AIM OF THE EXERCISE ▸
Retrieve every line from the records in which the word "casing" occurs.

Collected data:
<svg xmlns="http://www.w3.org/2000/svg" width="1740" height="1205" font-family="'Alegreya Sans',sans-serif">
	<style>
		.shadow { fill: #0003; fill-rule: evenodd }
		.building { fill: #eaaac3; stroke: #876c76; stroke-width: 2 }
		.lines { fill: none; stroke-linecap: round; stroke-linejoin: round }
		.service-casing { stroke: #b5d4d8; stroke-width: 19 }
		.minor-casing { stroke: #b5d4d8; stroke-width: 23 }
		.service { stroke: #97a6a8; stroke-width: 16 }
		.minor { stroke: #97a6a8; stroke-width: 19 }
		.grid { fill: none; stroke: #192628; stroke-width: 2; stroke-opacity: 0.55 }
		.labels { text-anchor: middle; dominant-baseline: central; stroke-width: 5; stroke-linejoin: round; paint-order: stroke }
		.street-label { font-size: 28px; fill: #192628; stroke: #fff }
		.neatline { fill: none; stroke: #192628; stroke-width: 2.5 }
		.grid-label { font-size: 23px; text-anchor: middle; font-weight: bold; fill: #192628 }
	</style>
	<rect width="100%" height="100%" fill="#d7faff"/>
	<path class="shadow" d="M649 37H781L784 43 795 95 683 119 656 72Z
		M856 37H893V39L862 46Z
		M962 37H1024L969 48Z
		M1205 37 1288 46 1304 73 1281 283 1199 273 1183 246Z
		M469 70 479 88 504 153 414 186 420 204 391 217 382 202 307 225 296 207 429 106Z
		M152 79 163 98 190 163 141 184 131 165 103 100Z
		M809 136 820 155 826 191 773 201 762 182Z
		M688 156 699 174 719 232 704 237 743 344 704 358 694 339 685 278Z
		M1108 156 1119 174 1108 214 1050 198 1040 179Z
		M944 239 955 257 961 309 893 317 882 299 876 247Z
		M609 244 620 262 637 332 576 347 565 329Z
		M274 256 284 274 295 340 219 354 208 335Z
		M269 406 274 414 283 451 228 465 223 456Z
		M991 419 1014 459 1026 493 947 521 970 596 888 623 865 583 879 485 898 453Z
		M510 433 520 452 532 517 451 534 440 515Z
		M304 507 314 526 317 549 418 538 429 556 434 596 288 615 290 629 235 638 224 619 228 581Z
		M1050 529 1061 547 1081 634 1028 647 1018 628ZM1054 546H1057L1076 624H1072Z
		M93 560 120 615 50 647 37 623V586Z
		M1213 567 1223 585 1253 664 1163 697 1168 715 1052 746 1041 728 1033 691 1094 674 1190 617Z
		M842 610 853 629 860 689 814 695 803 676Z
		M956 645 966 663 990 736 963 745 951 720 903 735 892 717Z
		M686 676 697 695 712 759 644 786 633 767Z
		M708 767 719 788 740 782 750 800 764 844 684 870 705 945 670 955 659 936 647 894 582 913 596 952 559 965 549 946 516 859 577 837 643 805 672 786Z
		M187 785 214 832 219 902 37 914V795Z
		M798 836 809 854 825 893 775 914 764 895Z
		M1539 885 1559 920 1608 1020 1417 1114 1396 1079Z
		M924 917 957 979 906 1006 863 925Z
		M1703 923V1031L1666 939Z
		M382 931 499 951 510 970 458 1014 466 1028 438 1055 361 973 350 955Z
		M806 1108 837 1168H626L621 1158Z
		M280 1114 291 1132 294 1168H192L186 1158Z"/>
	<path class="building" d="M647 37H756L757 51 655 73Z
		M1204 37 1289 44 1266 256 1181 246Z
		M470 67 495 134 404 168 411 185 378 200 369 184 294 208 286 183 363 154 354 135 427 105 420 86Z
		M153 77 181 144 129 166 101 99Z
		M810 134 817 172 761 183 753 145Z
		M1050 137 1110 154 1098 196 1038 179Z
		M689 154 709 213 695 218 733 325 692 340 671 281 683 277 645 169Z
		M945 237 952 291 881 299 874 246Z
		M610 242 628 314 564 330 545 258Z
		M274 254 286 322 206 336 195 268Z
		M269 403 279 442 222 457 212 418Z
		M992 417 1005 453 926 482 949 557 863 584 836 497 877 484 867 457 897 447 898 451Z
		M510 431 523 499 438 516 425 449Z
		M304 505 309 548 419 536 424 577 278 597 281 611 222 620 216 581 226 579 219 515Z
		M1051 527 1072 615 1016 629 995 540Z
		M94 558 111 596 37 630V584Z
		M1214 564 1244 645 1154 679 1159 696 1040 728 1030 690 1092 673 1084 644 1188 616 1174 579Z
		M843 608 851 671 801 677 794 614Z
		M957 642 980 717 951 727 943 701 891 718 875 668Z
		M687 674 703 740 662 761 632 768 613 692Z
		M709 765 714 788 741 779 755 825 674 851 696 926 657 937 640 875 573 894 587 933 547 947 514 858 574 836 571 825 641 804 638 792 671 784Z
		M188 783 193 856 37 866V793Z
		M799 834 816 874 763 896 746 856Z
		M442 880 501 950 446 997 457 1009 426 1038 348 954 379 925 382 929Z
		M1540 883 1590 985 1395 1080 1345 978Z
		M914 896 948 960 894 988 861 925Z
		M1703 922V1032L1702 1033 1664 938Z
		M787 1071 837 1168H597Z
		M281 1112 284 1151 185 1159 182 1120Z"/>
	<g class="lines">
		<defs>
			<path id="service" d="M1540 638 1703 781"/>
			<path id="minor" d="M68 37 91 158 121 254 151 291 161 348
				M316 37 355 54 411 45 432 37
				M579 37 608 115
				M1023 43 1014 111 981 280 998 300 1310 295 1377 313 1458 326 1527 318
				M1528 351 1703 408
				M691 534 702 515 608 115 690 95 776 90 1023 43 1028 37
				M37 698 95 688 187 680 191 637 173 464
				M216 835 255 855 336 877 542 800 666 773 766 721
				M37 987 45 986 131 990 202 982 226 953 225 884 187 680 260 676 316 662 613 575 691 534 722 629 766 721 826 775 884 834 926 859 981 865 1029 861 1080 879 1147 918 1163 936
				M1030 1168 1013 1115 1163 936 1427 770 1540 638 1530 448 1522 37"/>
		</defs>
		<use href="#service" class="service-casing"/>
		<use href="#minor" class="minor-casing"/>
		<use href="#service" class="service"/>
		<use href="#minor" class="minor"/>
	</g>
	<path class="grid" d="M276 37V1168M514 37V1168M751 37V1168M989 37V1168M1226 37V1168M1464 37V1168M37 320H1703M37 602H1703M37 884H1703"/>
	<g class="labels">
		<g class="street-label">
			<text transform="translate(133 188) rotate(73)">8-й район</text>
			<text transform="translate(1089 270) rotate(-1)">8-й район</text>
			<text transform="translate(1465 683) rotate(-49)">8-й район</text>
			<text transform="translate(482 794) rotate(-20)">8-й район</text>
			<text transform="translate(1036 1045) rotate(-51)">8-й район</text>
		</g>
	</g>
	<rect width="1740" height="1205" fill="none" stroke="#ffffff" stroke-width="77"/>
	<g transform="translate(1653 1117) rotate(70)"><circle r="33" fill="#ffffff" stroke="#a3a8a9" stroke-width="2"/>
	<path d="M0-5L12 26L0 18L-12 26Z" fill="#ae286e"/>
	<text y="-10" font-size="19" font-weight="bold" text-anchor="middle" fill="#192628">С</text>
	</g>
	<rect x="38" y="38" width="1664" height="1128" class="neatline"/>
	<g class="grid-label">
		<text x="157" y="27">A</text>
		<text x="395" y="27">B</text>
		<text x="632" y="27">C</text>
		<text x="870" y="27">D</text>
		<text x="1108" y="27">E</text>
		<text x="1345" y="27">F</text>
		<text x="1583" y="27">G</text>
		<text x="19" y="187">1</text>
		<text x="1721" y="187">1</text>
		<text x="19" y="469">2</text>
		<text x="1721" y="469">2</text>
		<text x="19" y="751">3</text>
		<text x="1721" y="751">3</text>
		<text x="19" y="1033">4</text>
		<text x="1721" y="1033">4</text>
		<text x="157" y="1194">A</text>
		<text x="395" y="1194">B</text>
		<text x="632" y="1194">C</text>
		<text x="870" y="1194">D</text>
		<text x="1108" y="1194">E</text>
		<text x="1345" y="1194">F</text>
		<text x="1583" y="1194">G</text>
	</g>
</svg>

ANSWER BELOW ▸
		.service-casing { stroke: #b5d4d8; stroke-width: 19 }
		.minor-casing { stroke: #b5d4d8; stroke-width: 23 }
		<use href="#service" class="service-casing"/>
		<use href="#minor" class="minor-casing"/>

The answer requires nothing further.